Paul Goble
Staunton,
July 20 – Following the NATO summit in Brussels, Aleksey Beliyev says, Moscow
must recognize that Georgia is going to become a member of the Western alliance
very soon, quite possibly as others have suggested, even without having to
fulfill a Membership Action Plan (MAP).
As a result, the Russian security analyst says, Russian
officials must build a ramified road and rail system in the North Caucasus that
will integrate Abkhazia and South Ossetia with Russia and give Moscow the
ability to counter any NATO move (vpoanalytics.com/2018/07/20/rossia-abhaziya-uzhnaya-osetia-oboronnomu-prostranstvu-kompleksnoe-obespechenie/).
Unfortunately,
he continues, Moscow has not taken the necessary steps to do so up to now, with
one project after another left unfunded or repeatedly delayed. But the
imminence of Georgia’s membership in the Western alliance leaves the Russian
side with no defensible option except to restart these projects and launch
others – and to begin to do so right now.
The most
immediately striking aspect of Beliyev’s article today is that he views the
question of Georgian membership in NATO as an imminent done deal, a remarkable
position for him to take given that Vladimir Putin clearly hopes he can
intimidate alliance members into at a minimum delaying admission of Tbilisi by
threatening a harsh response to any such action.
To be
sure, the analyst says, NATO has not give an exact date for Georgia’s
“inevitable” admission, “but in the opinion of many experts this process is
hardly likely to be drawn out.” And NATO advisors are already flooding into
Georgia, focusing their attention on Georgian border regions between Abkhazia
and South Ossetia.
“It is
not excluded,” Beliyev argues, “that intelligence and/or military objects of
NATO will be places in Pageri, Oni and/or Mestia, that is – and [he] stresses
this yet again – in that part of northwestern Georgia which adjoins the Georgian-Russian
border and at one and the same time geographically separates Abkhazia and South
Ossetia.”
It is precisely
in this region that the Georgian authorities are planning to extend over the
next two years existing railroad lines from Tkibulil and/or Dzhvari, linking it
to the Baku-Tbilisi-Kars line and giving NATO enormous opportunities for rapid
maneuver. Russia must react to that promptly.
“In the
emerging situation, the accelerated establishment of a unified transportation-economic
and on the whole defensive infrastructure space of the Russian Federation,
Abkhazia and South Ossetia is taking on especially great importance.” Unfortunately,
Beliyev says, talk about such projects has far exceeded progress on the ground.
According
to the analyst, “the military-strategic importance of these projects for the security
and development of economic cooperation among Russia, Abkhazia and South Ossetia
and even more in the context of the ever more rapid coming together of Georgia
and NATO is obvious.”
In his
article, Beliyev describes the various rail and highway proposals that have
been made over the years to address these problems and the general failure of
Moscow to ensure that plans become realities.
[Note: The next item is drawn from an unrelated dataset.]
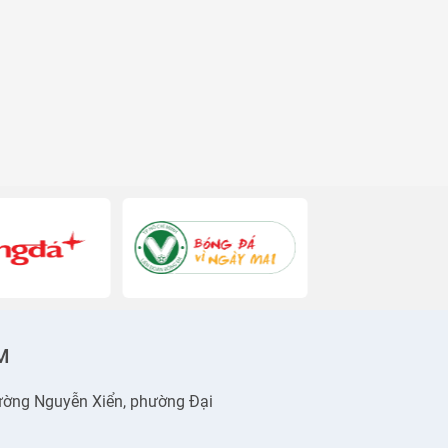
M
 đường Nguyễn Xiển, phường Đại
Now with Georgia set to become a NATO country, perhaps the Russian
government will take action.
“In a
broader context,” he says, “South Ossetia and Abkhazia have for a long time
already needed to be more closely integrated into the Organization for the
Collective Security Treaty, which besides everything else, will accelerate the realization
of such projects” linking these two unrecognized states with Russian territory.